— Start of Given entries —
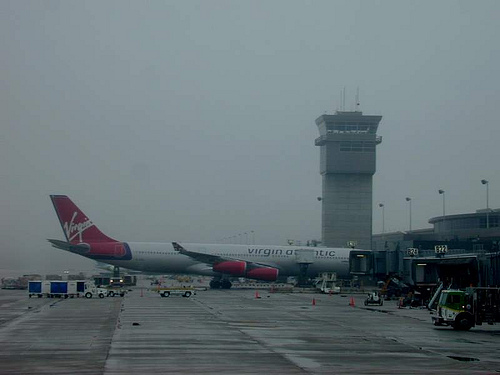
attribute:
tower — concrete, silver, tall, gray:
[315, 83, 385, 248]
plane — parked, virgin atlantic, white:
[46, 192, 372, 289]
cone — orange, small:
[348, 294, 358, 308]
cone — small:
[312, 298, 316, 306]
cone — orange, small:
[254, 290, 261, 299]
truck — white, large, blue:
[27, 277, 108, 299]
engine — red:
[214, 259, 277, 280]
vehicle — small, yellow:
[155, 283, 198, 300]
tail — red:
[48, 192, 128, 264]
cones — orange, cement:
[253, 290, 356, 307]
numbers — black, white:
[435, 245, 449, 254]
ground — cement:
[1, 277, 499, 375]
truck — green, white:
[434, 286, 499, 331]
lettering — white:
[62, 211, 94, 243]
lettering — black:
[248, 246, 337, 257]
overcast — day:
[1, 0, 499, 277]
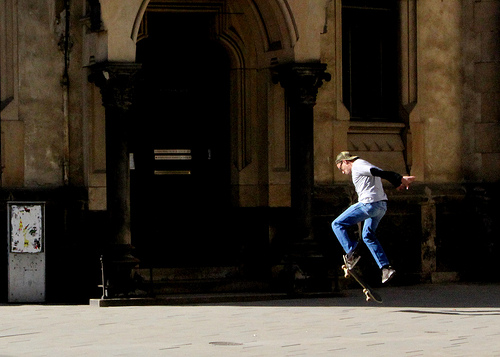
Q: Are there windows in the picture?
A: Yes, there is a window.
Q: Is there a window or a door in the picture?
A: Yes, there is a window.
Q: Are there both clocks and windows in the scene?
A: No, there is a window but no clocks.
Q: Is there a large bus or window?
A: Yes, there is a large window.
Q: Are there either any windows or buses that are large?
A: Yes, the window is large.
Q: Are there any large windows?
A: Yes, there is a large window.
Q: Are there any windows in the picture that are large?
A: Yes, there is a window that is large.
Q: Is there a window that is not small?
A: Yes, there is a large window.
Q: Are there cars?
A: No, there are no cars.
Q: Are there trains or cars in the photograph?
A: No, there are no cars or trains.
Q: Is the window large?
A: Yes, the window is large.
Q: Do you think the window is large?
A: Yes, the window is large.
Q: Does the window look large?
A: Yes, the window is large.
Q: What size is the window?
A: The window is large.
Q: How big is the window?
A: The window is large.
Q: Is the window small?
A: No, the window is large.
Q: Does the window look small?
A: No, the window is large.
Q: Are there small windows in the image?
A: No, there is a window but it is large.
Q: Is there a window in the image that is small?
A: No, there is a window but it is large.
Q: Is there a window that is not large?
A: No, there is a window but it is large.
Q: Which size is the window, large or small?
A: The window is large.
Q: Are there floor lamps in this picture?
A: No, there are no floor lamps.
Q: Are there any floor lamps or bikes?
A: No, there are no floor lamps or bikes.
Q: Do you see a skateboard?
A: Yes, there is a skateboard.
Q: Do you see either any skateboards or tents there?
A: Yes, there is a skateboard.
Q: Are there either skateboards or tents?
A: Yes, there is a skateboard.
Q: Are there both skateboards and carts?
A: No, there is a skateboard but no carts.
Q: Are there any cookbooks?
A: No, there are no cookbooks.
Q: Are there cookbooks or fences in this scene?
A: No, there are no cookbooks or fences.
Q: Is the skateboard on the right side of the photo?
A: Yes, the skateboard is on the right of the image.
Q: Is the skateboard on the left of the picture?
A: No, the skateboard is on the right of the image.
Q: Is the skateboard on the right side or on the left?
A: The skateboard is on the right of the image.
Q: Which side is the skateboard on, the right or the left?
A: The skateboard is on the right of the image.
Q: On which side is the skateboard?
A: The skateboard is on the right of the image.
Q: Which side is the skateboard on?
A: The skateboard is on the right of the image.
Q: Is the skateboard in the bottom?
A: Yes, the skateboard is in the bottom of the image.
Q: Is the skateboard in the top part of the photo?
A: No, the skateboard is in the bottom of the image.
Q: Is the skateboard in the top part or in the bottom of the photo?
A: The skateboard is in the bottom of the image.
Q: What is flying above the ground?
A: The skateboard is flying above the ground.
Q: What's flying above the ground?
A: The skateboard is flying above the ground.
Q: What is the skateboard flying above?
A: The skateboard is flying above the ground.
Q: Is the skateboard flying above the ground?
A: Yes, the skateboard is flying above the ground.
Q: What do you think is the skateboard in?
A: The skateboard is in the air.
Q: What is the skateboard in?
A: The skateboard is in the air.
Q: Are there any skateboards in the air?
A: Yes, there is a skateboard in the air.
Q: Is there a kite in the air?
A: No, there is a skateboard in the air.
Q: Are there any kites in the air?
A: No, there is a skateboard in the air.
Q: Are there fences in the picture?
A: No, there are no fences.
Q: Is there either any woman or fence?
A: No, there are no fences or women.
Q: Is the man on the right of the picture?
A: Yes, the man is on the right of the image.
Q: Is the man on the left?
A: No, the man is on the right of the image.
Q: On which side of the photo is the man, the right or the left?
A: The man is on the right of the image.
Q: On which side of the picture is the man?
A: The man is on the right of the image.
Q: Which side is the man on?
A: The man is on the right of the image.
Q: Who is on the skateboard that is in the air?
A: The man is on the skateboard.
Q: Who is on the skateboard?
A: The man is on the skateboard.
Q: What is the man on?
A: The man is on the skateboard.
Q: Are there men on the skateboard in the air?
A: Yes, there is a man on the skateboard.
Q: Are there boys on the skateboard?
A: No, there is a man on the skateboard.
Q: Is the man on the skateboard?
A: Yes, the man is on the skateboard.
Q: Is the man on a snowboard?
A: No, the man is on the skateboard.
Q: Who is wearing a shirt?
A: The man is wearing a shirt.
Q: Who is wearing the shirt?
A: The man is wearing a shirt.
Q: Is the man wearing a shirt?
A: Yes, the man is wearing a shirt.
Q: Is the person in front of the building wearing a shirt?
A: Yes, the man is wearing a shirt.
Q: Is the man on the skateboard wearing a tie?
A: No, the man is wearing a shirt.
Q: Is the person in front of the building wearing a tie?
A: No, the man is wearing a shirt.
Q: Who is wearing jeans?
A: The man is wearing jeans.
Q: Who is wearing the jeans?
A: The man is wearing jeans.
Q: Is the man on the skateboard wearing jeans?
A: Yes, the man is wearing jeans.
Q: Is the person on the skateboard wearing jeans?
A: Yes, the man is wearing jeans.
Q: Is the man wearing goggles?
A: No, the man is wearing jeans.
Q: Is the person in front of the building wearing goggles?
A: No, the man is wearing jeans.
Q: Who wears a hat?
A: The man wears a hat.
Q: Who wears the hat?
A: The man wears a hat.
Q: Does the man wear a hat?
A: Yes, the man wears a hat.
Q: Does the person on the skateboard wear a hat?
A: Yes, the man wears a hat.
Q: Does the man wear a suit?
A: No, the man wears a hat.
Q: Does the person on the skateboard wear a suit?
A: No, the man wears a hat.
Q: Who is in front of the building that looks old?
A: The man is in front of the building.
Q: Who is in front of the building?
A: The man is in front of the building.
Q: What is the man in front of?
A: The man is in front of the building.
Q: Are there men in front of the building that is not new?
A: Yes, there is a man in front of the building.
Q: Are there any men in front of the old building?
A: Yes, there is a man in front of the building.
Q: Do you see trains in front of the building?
— End of Given entries —
Short task —
Copy out every line of the material above word for word, leaving out the pictures.

Expected output —
attribute:
tower — concrete, silver, tall, gray:
[315, 83, 385, 248]
plane — parked, virgin atlantic, white:
[46, 192, 372, 289]
cone — orange, small:
[348, 294, 358, 308]
cone — small:
[312, 298, 316, 306]
cone — orange, small:
[254, 290, 261, 299]
truck — white, large, blue:
[27, 277, 108, 299]
engine — red:
[214, 259, 277, 280]
vehicle — small, yellow:
[155, 283, 198, 300]
tail — red:
[48, 192, 128, 264]
cones — orange, cement:
[253, 290, 356, 307]
numbers — black, white:
[435, 245, 449, 254]
ground — cement:
[1, 277, 499, 375]
truck — green, white:
[434, 286, 499, 331]
lettering — white:
[62, 211, 94, 243]
lettering — black:
[248, 246, 337, 257]
overcast — day:
[1, 0, 499, 277]
Q: Are there windows in the picture?
A: Yes, there is a window.
Q: Is there a window or a door in the picture?
A: Yes, there is a window.
Q: Are there both clocks and windows in the scene?
A: No, there is a window but no clocks.
Q: Is there a large bus or window?
A: Yes, there is a large window.
Q: Are there either any windows or buses that are large?
A: Yes, the window is large.
Q: Are there any large windows?
A: Yes, there is a large window.
Q: Are there any windows in the picture that are large?
A: Yes, there is a window that is large.
Q: Is there a window that is not small?
A: Yes, there is a large window.
Q: Are there cars?
A: No, there are no cars.
Q: Are there trains or cars in the photograph?
A: No, there are no cars or trains.
Q: Is the window large?
A: Yes, the window is large.
Q: Do you think the window is large?
A: Yes, the window is large.
Q: Does the window look large?
A: Yes, the window is large.
Q: What size is the window?
A: The window is large.
Q: How big is the window?
A: The window is large.
Q: Is the window small?
A: No, the window is large.
Q: Does the window look small?
A: No, the window is large.
Q: Are there small windows in the image?
A: No, there is a window but it is large.
Q: Is there a window in the image that is small?
A: No, there is a window but it is large.
Q: Is there a window that is not large?
A: No, there is a window but it is large.
Q: Which size is the window, large or small?
A: The window is large.
Q: Are there floor lamps in this picture?
A: No, there are no floor lamps.
Q: Are there any floor lamps or bikes?
A: No, there are no floor lamps or bikes.
Q: Do you see a skateboard?
A: Yes, there is a skateboard.
Q: Do you see either any skateboards or tents there?
A: Yes, there is a skateboard.
Q: Are there either skateboards or tents?
A: Yes, there is a skateboard.
Q: Are there both skateboards and carts?
A: No, there is a skateboard but no carts.
Q: Are there any cookbooks?
A: No, there are no cookbooks.
Q: Are there cookbooks or fences in this scene?
A: No, there are no cookbooks or fences.
Q: Is the skateboard on the right side of the photo?
A: Yes, the skateboard is on the right of the image.
Q: Is the skateboard on the left of the picture?
A: No, the skateboard is on the right of the image.
Q: Is the skateboard on the right side or on the left?
A: The skateboard is on the right of the image.
Q: Which side is the skateboard on, the right or the left?
A: The skateboard is on the right of the image.
Q: On which side is the skateboard?
A: The skateboard is on the right of the image.
Q: Which side is the skateboard on?
A: The skateboard is on the right of the image.
Q: Is the skateboard in the bottom?
A: Yes, the skateboard is in the bottom of the image.
Q: Is the skateboard in the top part of the photo?
A: No, the skateboard is in the bottom of the image.
Q: Is the skateboard in the top part or in the bottom of the photo?
A: The skateboard is in the bottom of the image.
Q: What is flying above the ground?
A: The skateboard is flying above the ground.
Q: What's flying above the ground?
A: The skateboard is flying above the ground.
Q: What is the skateboard flying above?
A: The skateboard is flying above the ground.
Q: Is the skateboard flying above the ground?
A: Yes, the skateboard is flying above the ground.
Q: What do you think is the skateboard in?
A: The skateboard is in the air.
Q: What is the skateboard in?
A: The skateboard is in the air.
Q: Are there any skateboards in the air?
A: Yes, there is a skateboard in the air.
Q: Is there a kite in the air?
A: No, there is a skateboard in the air.
Q: Are there any kites in the air?
A: No, there is a skateboard in the air.
Q: Are there fences in the picture?
A: No, there are no fences.
Q: Is there either any woman or fence?
A: No, there are no fences or women.
Q: Is the man on the right of the picture?
A: Yes, the man is on the right of the image.
Q: Is the man on the left?
A: No, the man is on the right of the image.
Q: On which side of the photo is the man, the right or the left?
A: The man is on the right of the image.
Q: On which side of the picture is the man?
A: The man is on the right of the image.
Q: Which side is the man on?
A: The man is on the right of the image.
Q: Who is on the skateboard that is in the air?
A: The man is on the skateboard.
Q: Who is on the skateboard?
A: The man is on the skateboard.
Q: What is the man on?
A: The man is on the skateboard.
Q: Are there men on the skateboard in the air?
A: Yes, there is a man on the skateboard.
Q: Are there boys on the skateboard?
A: No, there is a man on the skateboard.
Q: Is the man on the skateboard?
A: Yes, the man is on the skateboard.
Q: Is the man on a snowboard?
A: No, the man is on the skateboard.
Q: Who is wearing a shirt?
A: The man is wearing a shirt.
Q: Who is wearing the shirt?
A: The man is wearing a shirt.
Q: Is the man wearing a shirt?
A: Yes, the man is wearing a shirt.
Q: Is the person in front of the building wearing a shirt?
A: Yes, the man is wearing a shirt.
Q: Is the man on the skateboard wearing a tie?
A: No, the man is wearing a shirt.
Q: Is the person in front of the building wearing a tie?
A: No, the man is wearing a shirt.
Q: Who is wearing jeans?
A: The man is wearing jeans.
Q: Who is wearing the jeans?
A: The man is wearing jeans.
Q: Is the man on the skateboard wearing jeans?
A: Yes, the man is wearing jeans.
Q: Is the person on the skateboard wearing jeans?
A: Yes, the man is wearing jeans.
Q: Is the man wearing goggles?
A: No, the man is wearing jeans.
Q: Is the person in front of the building wearing goggles?
A: No, the man is wearing jeans.
Q: Who wears a hat?
A: The man wears a hat.
Q: Who wears the hat?
A: The man wears a hat.
Q: Does the man wear a hat?
A: Yes, the man wears a hat.
Q: Does the person on the skateboard wear a hat?
A: Yes, the man wears a hat.
Q: Does the man wear a suit?
A: No, the man wears a hat.
Q: Does the person on the skateboard wear a suit?
A: No, the man wears a hat.
Q: Who is in front of the building that looks old?
A: The man is in front of the building.
Q: Who is in front of the building?
A: The man is in front of the building.
Q: What is the man in front of?
A: The man is in front of the building.
Q: Are there men in front of the building that is not new?
A: Yes, there is a man in front of the building.
Q: Are there any men in front of the old building?
A: Yes, there is a man in front of the building.
Q: Do you see trains in front of the building?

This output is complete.